2024-02-13 by Amanda Sterling


60 percent of jobs are found through networking, not through online job boards. In the digitally-driven landscape of 2024, LinkedIn has become an indispensable tool for job seekers aiming to directly connect with hiring managers. With thousands vying for the attention of key decision-makers in companies, standing out requires a blend of strategy, personalization, and digital savvy.

How to use LinkedIn's advanced search to find the hiring manager

Start by navigating to the LinkedIn page of the company you're interested in. For example, here's Microsoft's LinkedIn page.

On the company's LinkedIn page, look for a tab labeled "People" or a link labeled "See all employees on LinkedIn." It shows all LinkedIn members who have listed the company as their current employer.

Linkedin company page, people tab

You can filter by specific departments relevant to your expertise. Under "What they do," you can click on "Sales" if you're looking for sales jobs, or on "Program and Project Management" if you're a project manager.

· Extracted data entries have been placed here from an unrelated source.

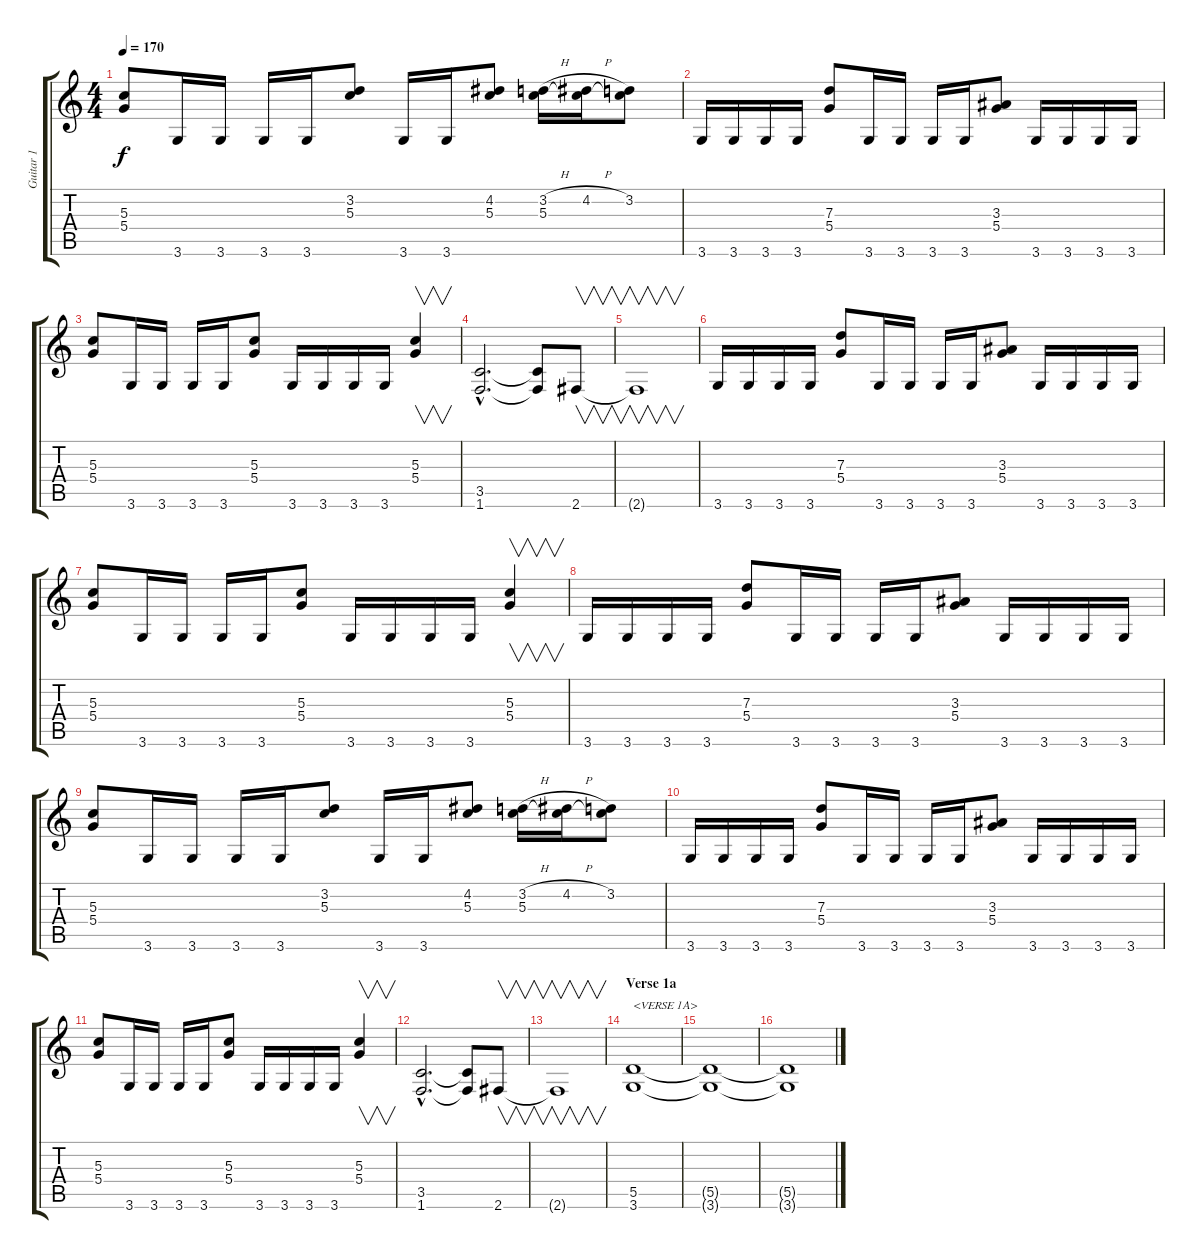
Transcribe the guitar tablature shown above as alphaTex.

\track ("Guitar 1" "Guitar 1") {instrument distortionguitar}
\staff {score tabs}
\tuning (E4 B3 G3 D3 A2 E2) {hide}
\ts (4 4)
\tempo 170
\clef g2
\ks c
(5.3 5.4).8{dy f} 3.6.16 3.6.16 3.6.16 3.6.16 (3.2 5.3).8 3.6.16 3.6.16 (4.2 5.3).8 (3.2{h} 5.3).16 (4.2{h} 5.3{t}).16 (3.2 5.3{t}).8 |
3.6.16 3.6.16 3.6.16 3.6.16 (7.3 5.4).8 3.6.16 3.6.16 3.6.16 3.6.16 (3.3 5.4).8 3.6.16 3.6.16 3.6.16 3.6.16 |
(5.3 5.4).8 3.6.16 3.6.16 3.6.16 3.6.16 (5.3 5.4).8 3.6.16 3.6.16 3.6.16 3.6.16 (5.3 5.4).4{v} |
(3.5{hac} 1.6{hac}).2{d} (3.5{t} 1.6{t}).8 2.6.8{v} |
2.6{t}.1{v} |
3.6.16 3.6.16 3.6.16 3.6.16 (7.3 5.4).8 3.6.16 3.6.16 3.6.16 3.6.16 (3.3 5.4).8 3.6.16 3.6.16 3.6.16 3.6.16 |
(5.3 5.4).8 3.6.16 3.6.16 3.6.16 3.6.16 (5.3 5.4).8 3.6.16 3.6.16 3.6.16 3.6.16 (5.3 5.4).4{v} |
3.6.16 3.6.16 3.6.16 3.6.16 (7.3 5.4).8 3.6.16 3.6.16 3.6.16 3.6.16 (3.3 5.4).8 3.6.16 3.6.16 3.6.16 3.6.16 |
(5.3 5.4).8 3.6.16 3.6.16 3.6.16 3.6.16 (3.2 5.3).8 3.6.16 3.6.16 (4.2 5.3).8 (3.2{h} 5.3).16 (4.2{h} 5.3{t}).16 (3.2 5.3{t}).8 |
3.6.16 3.6.16 3.6.16 3.6.16 (7.3 5.4).8 3.6.16 3.6.16 3.6.16 3.6.16 (3.3 5.4).8 3.6.16 3.6.16 3.6.16 3.6.16 |
(5.3 5.4).8 3.6.16 3.6.16 3.6.16 3.6.16 (5.3 5.4).8 3.6.16 3.6.16 3.6.16 3.6.16 (5.3 5.4).4{v} |
(3.5{hac} 1.6{hac}).2{d} (3.5{t} 1.6{t}).8 2.6.8{v} |
2.6{t}.1{v} |
\section ("" "Verse 1a")
(5.5 3.6).1{txt "<VERSE 1A>"} |
(5.5{t} 3.6{t}).1 |
(5.5{t} 3.6{t}).1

You can also combine multiple filters. For example, after adding the "Sales" filter, go all the way to the right to find your 1st connections already working for your desired employer. Or you can find your 2nd connections and ask the connection you have in common for an introduction.

If you don't know anyone at your target company, another trick is to type the name of your school in the search box in the "People" tab. Alumni are often more open to cold outreach. Similarly, you can find people who have worked for the same company as you in the past.

By combining LinkedIn's advanced filters, you can narrow down your search to specific employees who are relevant to your job search (for example, "Sales") and willing to talk to you (for example, you both studied at "University of Washington" or you both have worked for "Stripe").

Then scroll down to the results and look for profile pictures with a purple #hiring filter. Alternatively, you can type "hiring" in the search box in the People tab and use it as one of your filters: it'll reveal people who say "We're hiring!" or something similar in their headline.

How to reach out to the hiring manager

Once you've identified potential hiring managers, the next step is to send a personalized connection request on LinkedIn. But here's where many falter: generic requests are easily overlooked. Personalize your message by mentioning any mutual connections, shared professional interests, or specific aspects of the hiring manager's work that resonate with you. For example: "As fellow alumni of [School Name] deeply interested in [common interest], I'd love to connect and exchange ideas."

Engage thoughtfully with their content

Before and after connecting, make an effort to engage with the hiring manager's LinkedIn posts. This helps to build rapport and keeps you on their radar. Be sure to provide meaningful insights or questions, and share their content with your network when relevant. Thoughtful comments not only show your interest but also demonstrate your industry acumen. Remember, engagement should be authentic and add value, not just an attempt to get noticed.

Follow up with a direct message

After establishing a connection, send a follow-up message that introduces yourself more formally and expresses your interest in opportunities within their team or company. Highlight your relevant skills and experiences but avoid making this message feel like a cold job application. Instead, suggest a brief informational interview or ask for advice on how to navigate career opportunities in their field. The goal is to initiate a potentially long-term professional relationship, not to ask for a job outright.

For example, you may write:

Hi [First Name], [Mutual Connection] speaks very highly of your work in [specific area]. I'm a [brief description] currently exploring career paths in [field] and would value the opportunity to hear about your experiences and insights over a brief call. Would you be available for a 20-minute chat in the coming weeks?

An informational interview will give you an opportunity to ask whether they know of any open positions in their company. Even if the position on their own team turns out not to be a good fit, they are more likely to share your resume with other hiring managers if you follow our steps to kickstart this new professional relationship. Don't forget to tailor your resume to the role and company, as you don't want to waste someone's time and ruin your reputation by sharing a weak or irrelevant resume.

There's a fine line between being persistent and being intrusive. If you don't receive a response, it's acceptable to send a polite follow-up message after a week or so. However, respect the hiring manager's time and silence if you don't hear back after that. Behind every LinkedIn profile is a person, and genuine, respectful engagement goes a long way in making meaningful career connections.